## Text section
⟨
Arizona legislators are again wading into national politics. With the controversial immigration bill moving toward the Supreme Court, House has passed a bill that would require all presidential candidates to prove they were born in the U.S. by producing their birth certificates. It is a bill that this clearly crafted to exclude the current documents produced to show the birth of President Barack Obama. I am currently scheduled to discuss this legislation with Lawrence O’Donnell tonight
The legislation that would require presidential candidates to produce a birth certificate before they can be on the ballot in Arizona to show that he or she is a natural-born citizen of the U.S. and eligible to be president.
The bill requires that Arizona’s Secretary of State actually inspect the birth certificate. In a bizarre twist, it will also accept a baptism certificate.
Of course, any barrier to Arizona for Obama would not be a huge loss since, in 2008, Obama lost the state by nine percentage points. While that was a race against a native son (McCain), Arizona has only gone Democrat once (inn 1996) since 1948. However, 13 other states are not following suit with their own proposals.
Here is the full language of the bill.
The language is crafted to specifically require a long-form birth certificate or an array of other documents, including the bizarre addition of a baptismal record (which is hardly more authoritative than the current Hawaiian record).
The question is whether this will violate the U.S. Constitution. On one level (as with the immigration law), Arizona can claim to be merely carrying out federal conditions (in this case the conditions of Article II, Section I of the Constitution).
However, it would run against the language of the Full Faith and Credit Clause under Article IV, Section 1. Hawaii already recognizes this birth and Arizona would be refusing to accept that recognition. A birth certification would appear to fall under the language of “”public acts, records, and judicial proceedings of every other state.”
Of course, Arizona can claim that, when there is a rivaling express provision under Article II, a state is not required to give Full Faith and Credit. Moreover, the state could argue that Full Faith and Credit requires proof in the form of these documents. On this latter argument, they are likely to cite the statement of Justice Joseph Story in Mills v. Duryee that makes references to authenticated copies:
It is argued, that this act provides only for the admission of such records as evidence, but does not declare the effect of such evidence, when admitted. This argument cannot be supported. The act declares, that the record, duly authenticated, shall have such faith and credit as it has in the state court from whence it is taken. If in such court it has the faith and credit of evidence of the highest nature, viz., record evidence, it must have the same faith and credit in every other court.
Notably, the Full Faith and Credit Clause is not generally viewed as requiring the recognition of same-sex marriage under a public policy exception as discussed in Pacific Employers Insurance v. Industrial Accident.
However, the issue of Arizona imposing higher showings to establish eligibility for office raises significant constitutional questions. I will be discussing this issue tonight on MSNBC.
Here is the key language:
A. The national political party committee for a candidate for president for a party that is entitled to continued representation on the ballot shall provide to the secretary of state written notice of that political party’s nomination of its candidates for president and vice‑president. Within ten days after submittal of the names of the candidates, the national political party committee shall submit an affidavit of the presidential candidate in which the presidential candidate states the candidate’s citizenship and age and shall append to the affidavit documents that prove that the candidate is a natural born citizen, prove the candidate’s age and prove that the candidate meets the residency requirements for President of the United States as prescribed in article II, section 1, Constitution of the United States.
⟩
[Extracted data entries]
⟨
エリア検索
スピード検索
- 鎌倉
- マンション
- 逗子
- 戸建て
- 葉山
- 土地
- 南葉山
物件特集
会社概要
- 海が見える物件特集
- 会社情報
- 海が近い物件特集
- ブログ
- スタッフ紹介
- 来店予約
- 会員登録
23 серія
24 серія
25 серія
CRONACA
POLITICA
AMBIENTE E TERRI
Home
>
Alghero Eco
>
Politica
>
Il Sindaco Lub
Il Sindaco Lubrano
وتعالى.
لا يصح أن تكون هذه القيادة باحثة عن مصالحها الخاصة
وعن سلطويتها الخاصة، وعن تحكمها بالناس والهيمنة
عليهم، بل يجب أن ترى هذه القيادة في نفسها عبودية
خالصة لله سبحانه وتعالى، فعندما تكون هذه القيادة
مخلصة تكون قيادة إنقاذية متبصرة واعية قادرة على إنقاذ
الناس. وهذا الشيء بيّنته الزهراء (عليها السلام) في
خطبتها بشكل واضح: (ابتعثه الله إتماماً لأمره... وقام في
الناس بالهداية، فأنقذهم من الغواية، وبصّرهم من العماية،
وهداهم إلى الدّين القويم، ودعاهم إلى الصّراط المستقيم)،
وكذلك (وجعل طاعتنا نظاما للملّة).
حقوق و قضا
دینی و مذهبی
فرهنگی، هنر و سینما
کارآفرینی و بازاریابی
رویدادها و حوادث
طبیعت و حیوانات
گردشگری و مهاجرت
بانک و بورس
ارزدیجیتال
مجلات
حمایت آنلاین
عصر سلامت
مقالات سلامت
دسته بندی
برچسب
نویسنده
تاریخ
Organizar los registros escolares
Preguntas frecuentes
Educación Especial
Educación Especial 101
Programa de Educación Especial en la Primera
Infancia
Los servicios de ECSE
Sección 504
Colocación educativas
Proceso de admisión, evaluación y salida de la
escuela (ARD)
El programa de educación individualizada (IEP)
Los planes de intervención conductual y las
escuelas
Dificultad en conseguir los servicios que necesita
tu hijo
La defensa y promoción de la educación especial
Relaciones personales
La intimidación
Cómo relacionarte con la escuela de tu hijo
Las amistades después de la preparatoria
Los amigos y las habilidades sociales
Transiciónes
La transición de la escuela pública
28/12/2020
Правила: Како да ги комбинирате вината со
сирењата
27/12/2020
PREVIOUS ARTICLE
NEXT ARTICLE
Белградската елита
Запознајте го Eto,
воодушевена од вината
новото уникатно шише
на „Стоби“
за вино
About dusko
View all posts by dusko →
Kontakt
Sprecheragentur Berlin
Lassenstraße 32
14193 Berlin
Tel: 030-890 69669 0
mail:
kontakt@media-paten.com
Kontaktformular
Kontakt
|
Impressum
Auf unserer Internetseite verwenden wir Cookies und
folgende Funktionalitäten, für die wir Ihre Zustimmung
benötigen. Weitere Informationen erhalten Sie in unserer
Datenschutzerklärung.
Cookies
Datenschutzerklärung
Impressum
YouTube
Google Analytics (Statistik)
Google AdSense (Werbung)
⟩
## Task
Using the text on the Arizona birth certificate bill, answer these, one per line:
1. Which Arizona official must inspect the birth certificate?
2. By how many percentage points did Obama lose Arizona in 2008?
3. Within how many days after submitting the candidates' names must the national political party committee submit the candidate's affidavit?
These records have nothing to do with the text on the Arizona birth certificate bill.

## Reply to the task
1. Arizona's Secretary of State
2. Nine
3. Ten days